Building Legal Solutions
Watch Out for Freehold Estate Rentcharges or Service Charges!
- AuthorHarvey Gibbs
The payment of a service charge to cover the cost of maintaining communal facilities is well established for leasehold properties, such as apartments. What is not so well known however is that freehold houses can also be subject to a service charge, or an estate rent charge, and this can come as something as a shock to a buyer. Furthermore, unlike leasehold property owners, who enjoy some statutory protection, freeholders have very limited options when it comes to querying or objecting to demands for service charges. For example, they do not have the right to challenge the reasonableness of service charges, or the standard of the services provided, through the First-tier Tribunal (Property Chamber) as certain leaseholders can do.
The concept of a service charge for freehold properties is not new and in fact has been around for many years. However, they are becoming increasingly common on new estates and are usually created to cover the cost of maintaining communal areas such as landscaping, play areas, street lighting and private (IE unadopted) roads. In years gone by these areas would have been taken over and maintained by the local authority, but because of the restrictions placed on local authority spending in recent years many councils are now unable to cover the cost and so no longer accept the responsibility. Accordingly, the costs are in practice being passed on to the owners of the properties on the estate.
How are service charges and estate rent charges set up?
A freehold service charge is normally created at the time when the property is first sold by the developer, and the provisions which detail the charge will be contained in the Transfer Deed which is signed by the developer and the buyer upon completion of the sale. The Deed should specify exactly what the service charge is intended to cover, how the charge is calculated and the dates when it is payable.
A management company will be appointed by the developer to undertake the works to the communal areas and to collect the service charges from the houseowners on the estate. This will either be an independent company in which the houseowners will have no share, or a company in which the houseowners will become the shareholders. Where the houseowners are the shareholders in the company it is open to them to engage a managing agent to undertake the day to day management functions on their behalf.
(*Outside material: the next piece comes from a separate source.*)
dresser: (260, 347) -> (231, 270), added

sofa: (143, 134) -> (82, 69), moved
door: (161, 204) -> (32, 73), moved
Ownership of the communal areas will, when all the properties on the estate have been sold, be transferred to the management company (where the company is one in which the property owners are the shareholders), so the houseowners will have an indirect interest in them.
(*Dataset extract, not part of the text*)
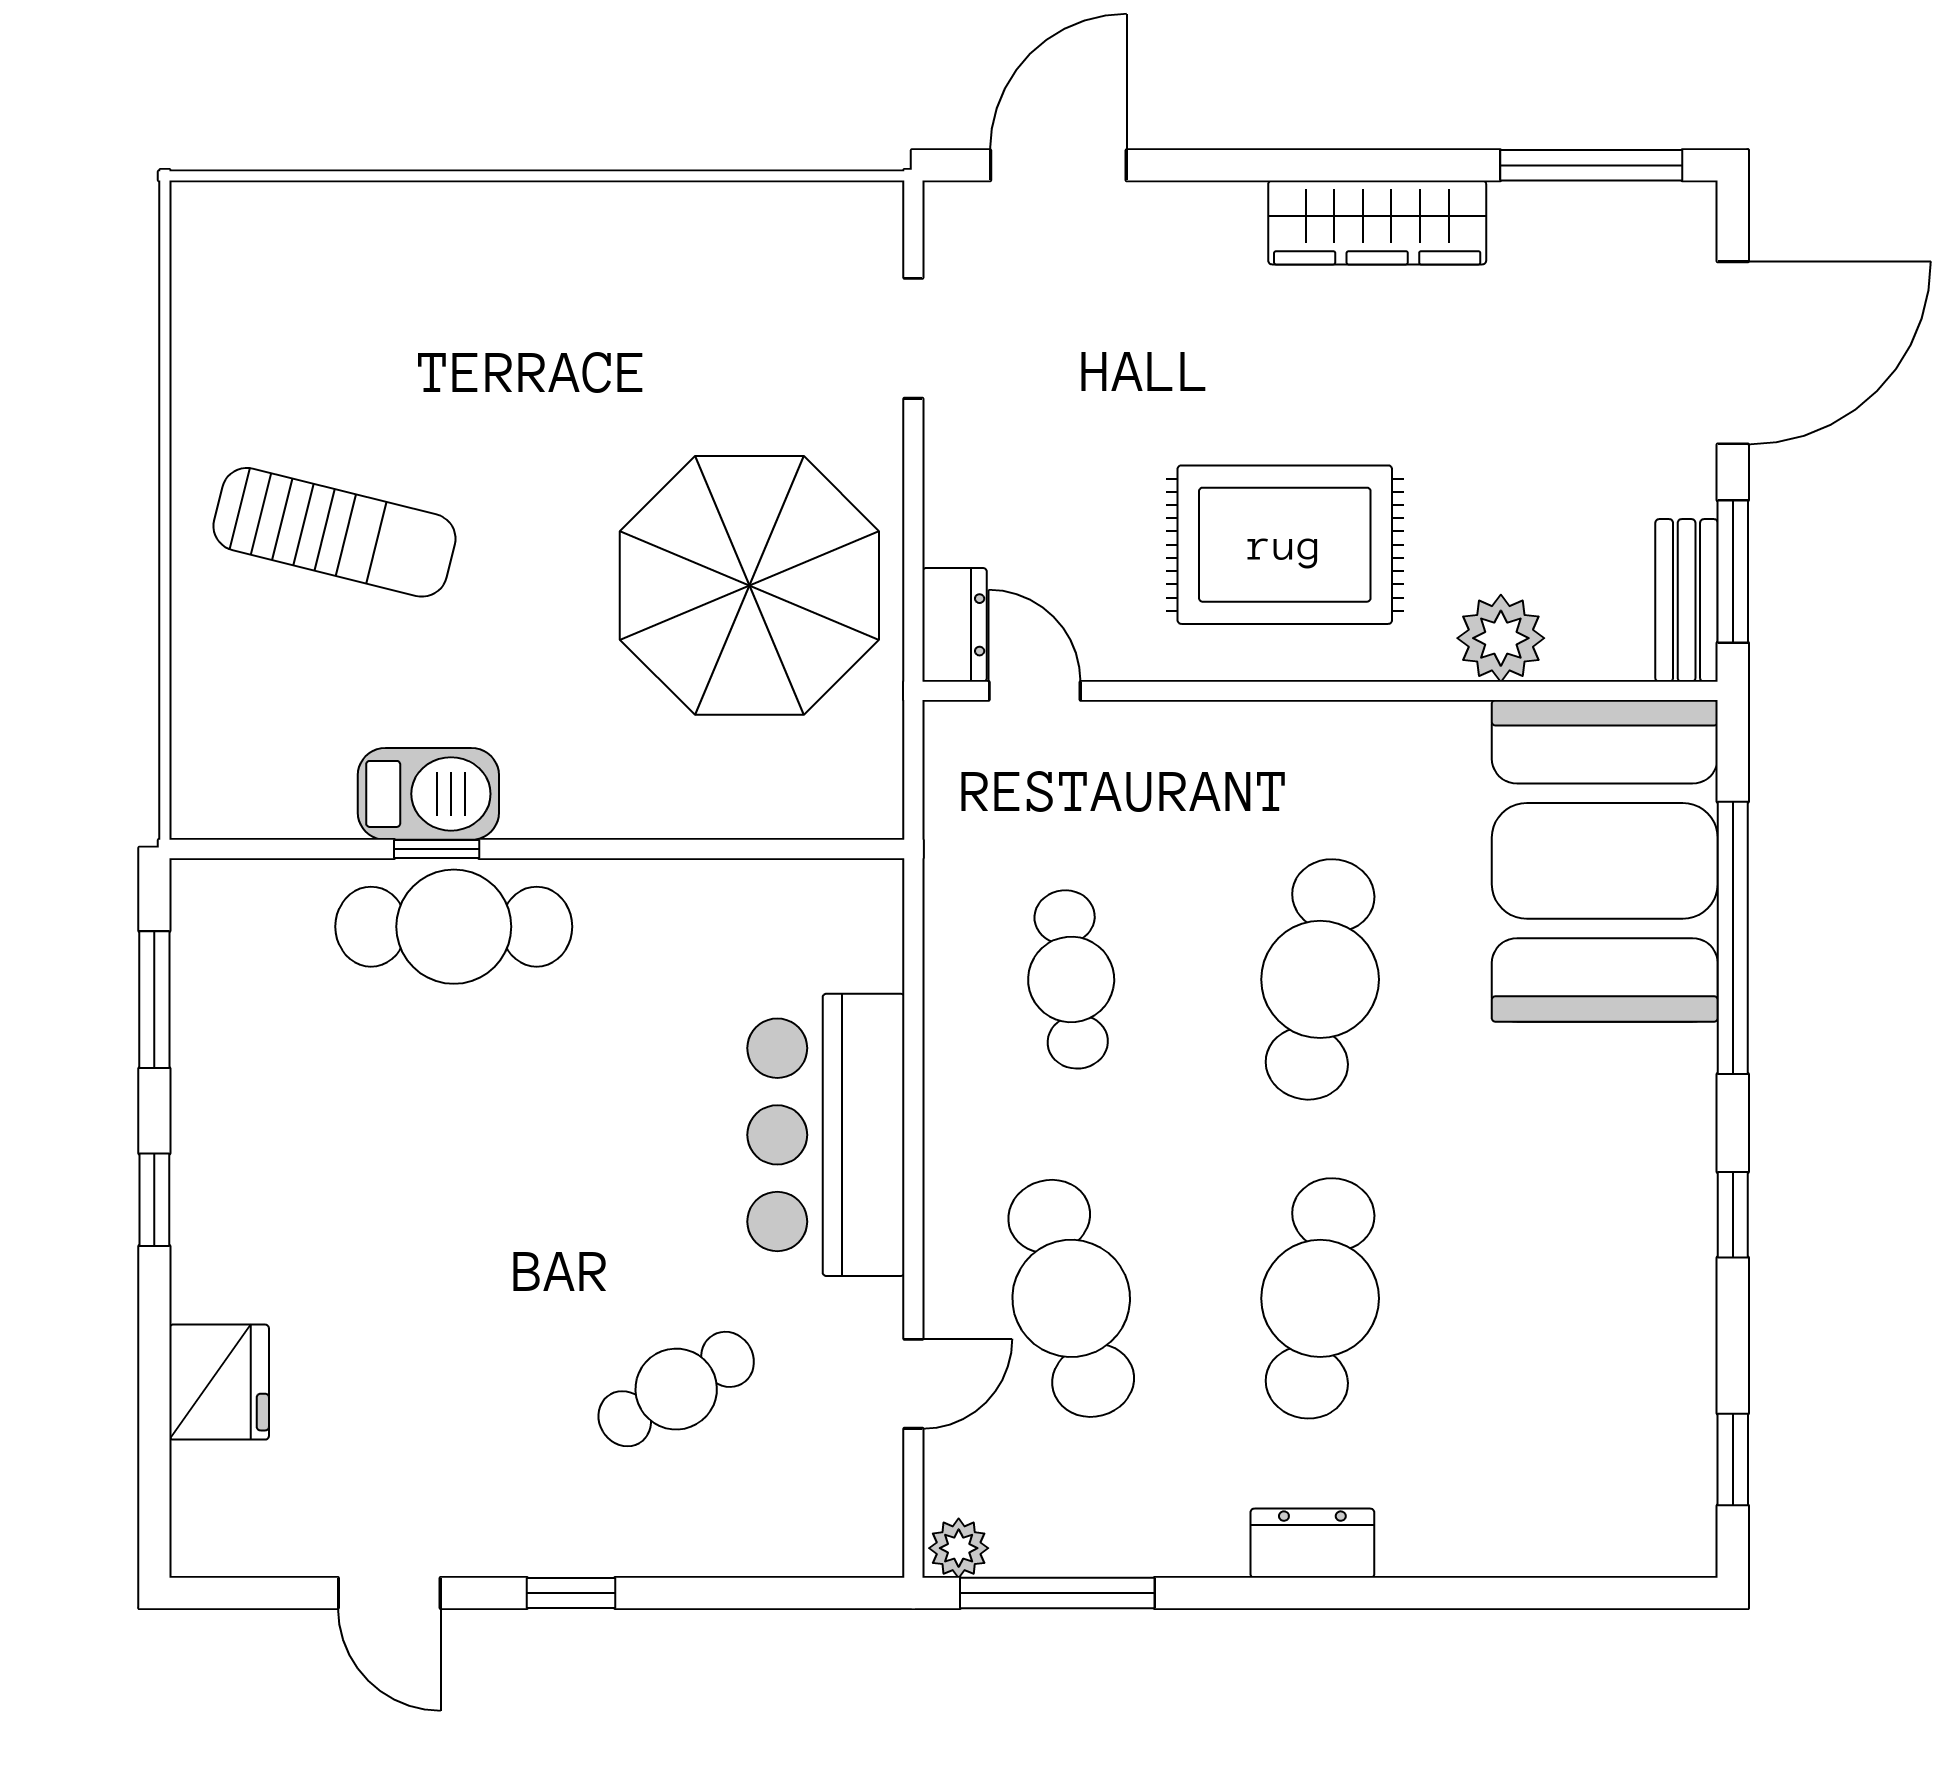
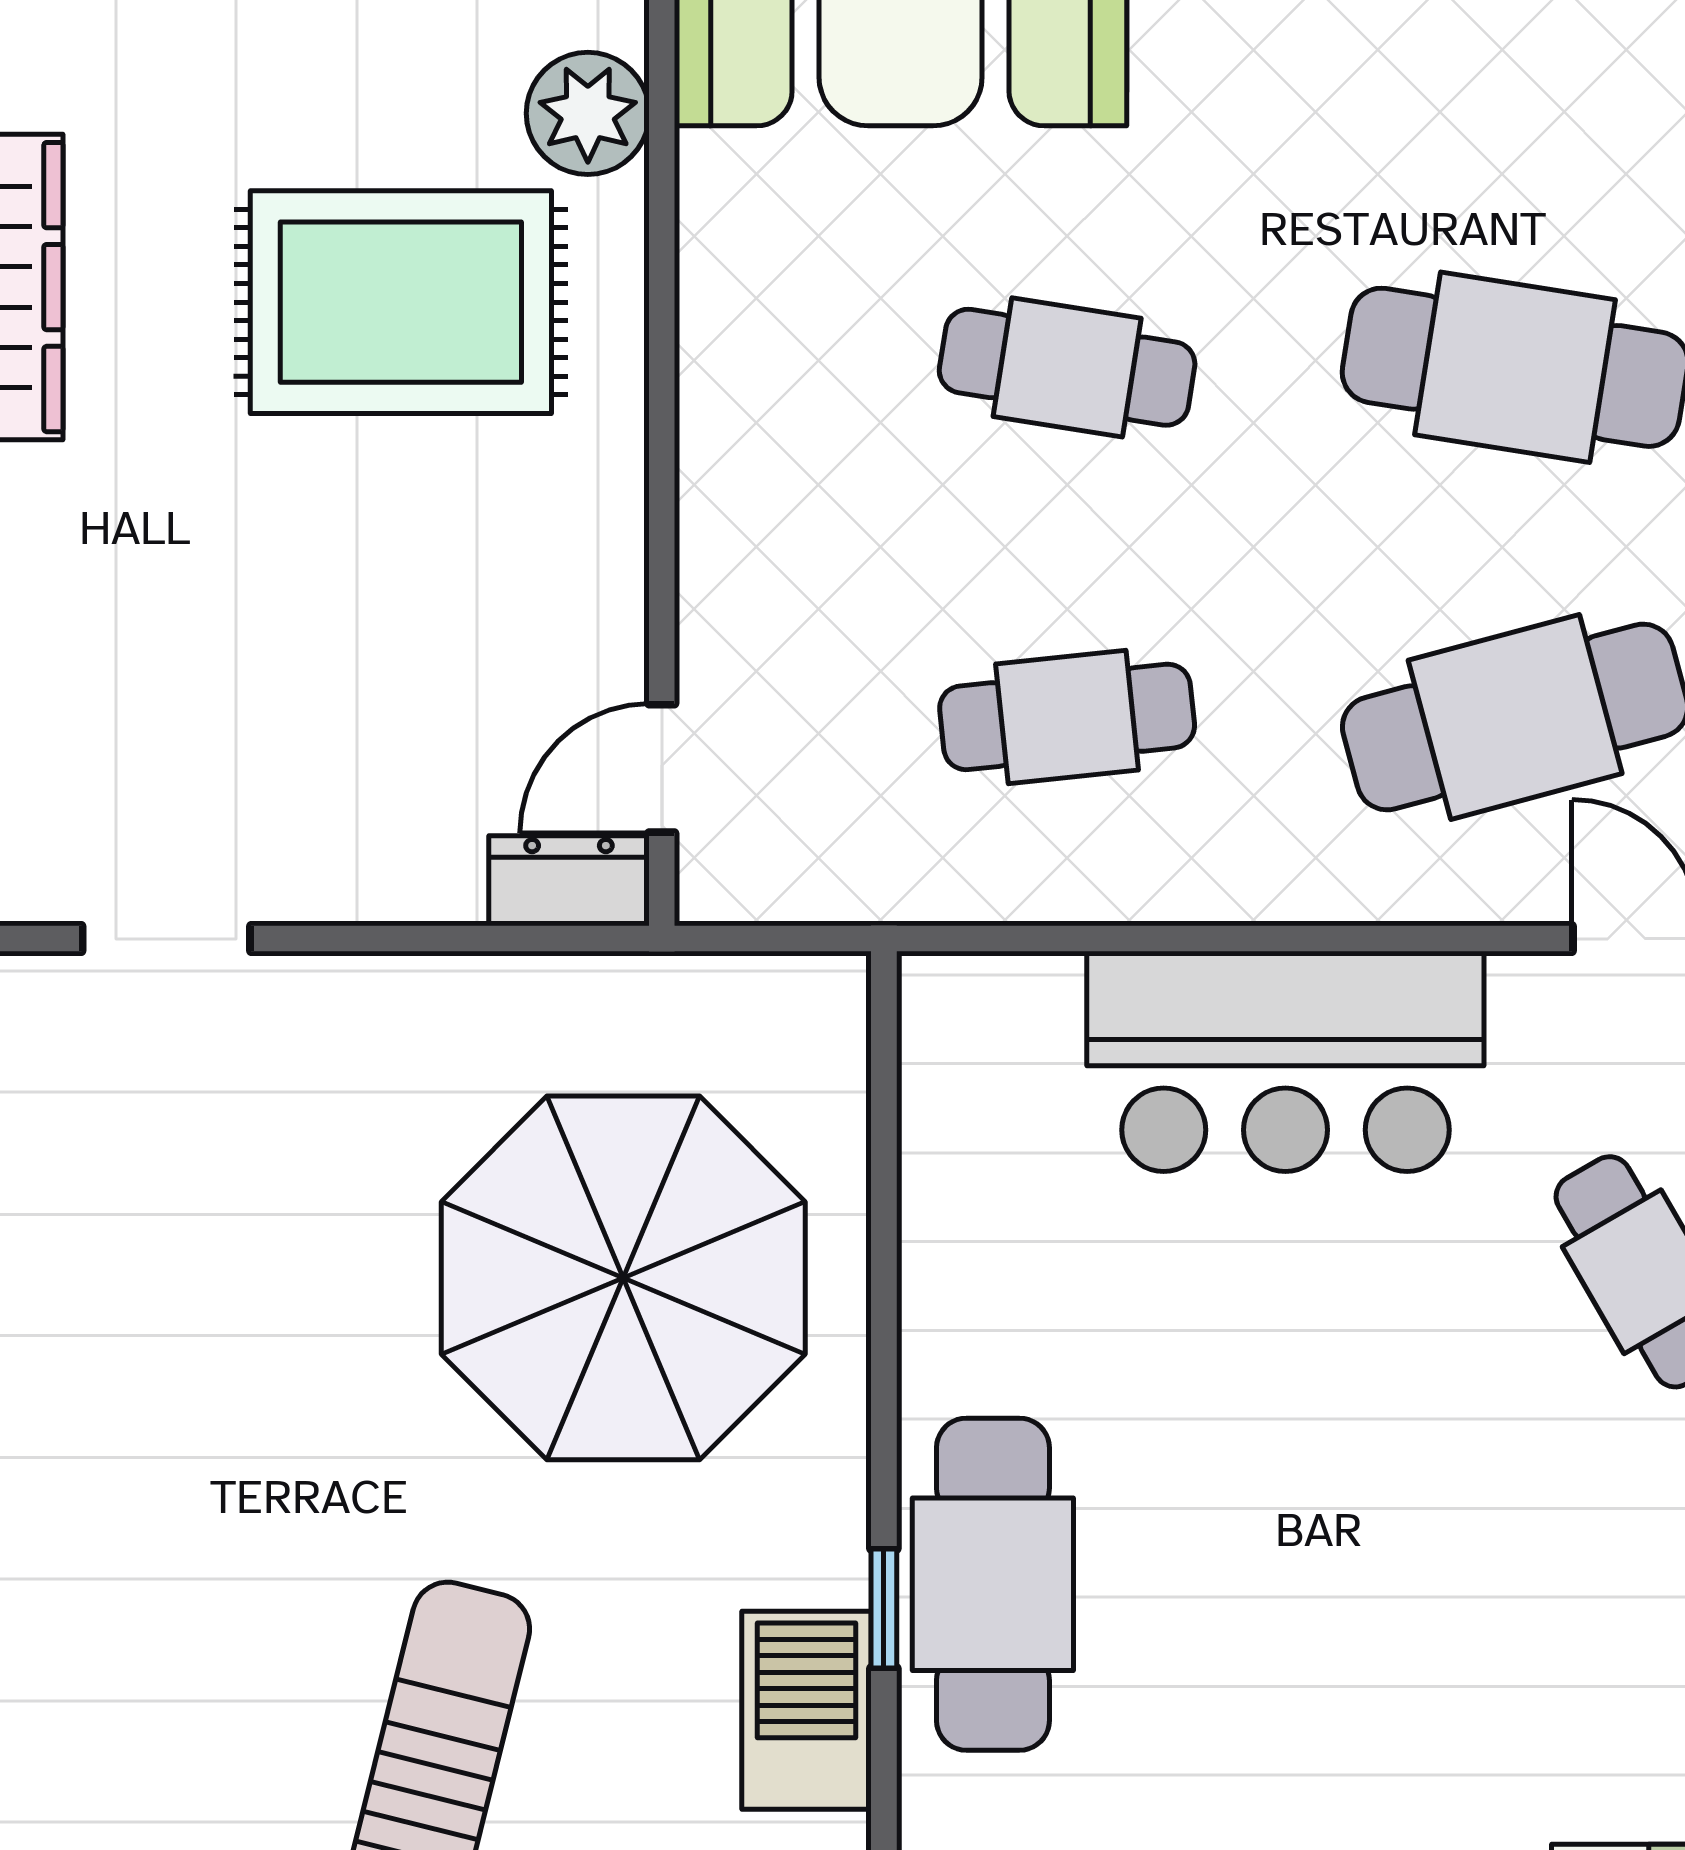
rug: (1285, 545) -> (401, 302), moved, turned 90
parasol: (749, 585) -> (623, 1278), moved
barbecue: (428, 794) -> (806, 1710), moved
cafe table: (1320, 979) -> (1067, 367), width x0.73, depth x0.74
In some developments the service charge is payable by way of a legal mechanism known as an “estate rentcharge”. The way this works is that the rentcharge creates a charge on the property which can then be enforced by the rentcharge owner in the event of any default with payment. The implications of this are therefore more severe and some mortgage lenders have concerns about lending against the security of a freehold property that is subject to an estate rent charge. This is because any default with payment can potentially give the rent charge owner the right to create a lease of the property to recover the arrears, which would put the lender’s security at risk.
Selling your property
Where a freehold property is subject to the payment of a service charge additional procedures (which usually come with more cost) must be followed whenever the property changes hands, which can be a cause of irritation to both seller and buyer. Initially the seller will have to obtain a management pack from the management company. This pack will then be passed on the buyer and will contain all the information that a buyer (or their solicitors) might reasonably expect to want to know about the service charge. The buyer may then be required to sign a deed of covenant which is in effect a contract by which they promise to pay the service charge in the future. If the management company is owned by the freeholders, then the buyer will also be required to make an application for membership. All of this can cause some delay with the sale and more expense, as the management company will charge fees for the supply of the management pack and for their input with the procedures with which the buyer must comply.
What can you do?
I have often been asked by clients, particularly in cases where they feel that their property does not take any direct benefit from the communal areas, whether they can buy out the service charge so that it no longer must be paid. In very exceptional circumstances there may be a slim possibility of this but in the vast majority of cases there will be no chance of doing so.
Some good news is that the Government intends to introduce legislation to provide more protection for freehold estate rent charge payers. The proposals include rights which would be equivalent of those of leaseholders to challenge the reasonableness of estate rent charges, and limits on the enforcement action that can be taken by the rent charge owner.
One thing which is certain is that freehold service charges are here to stay!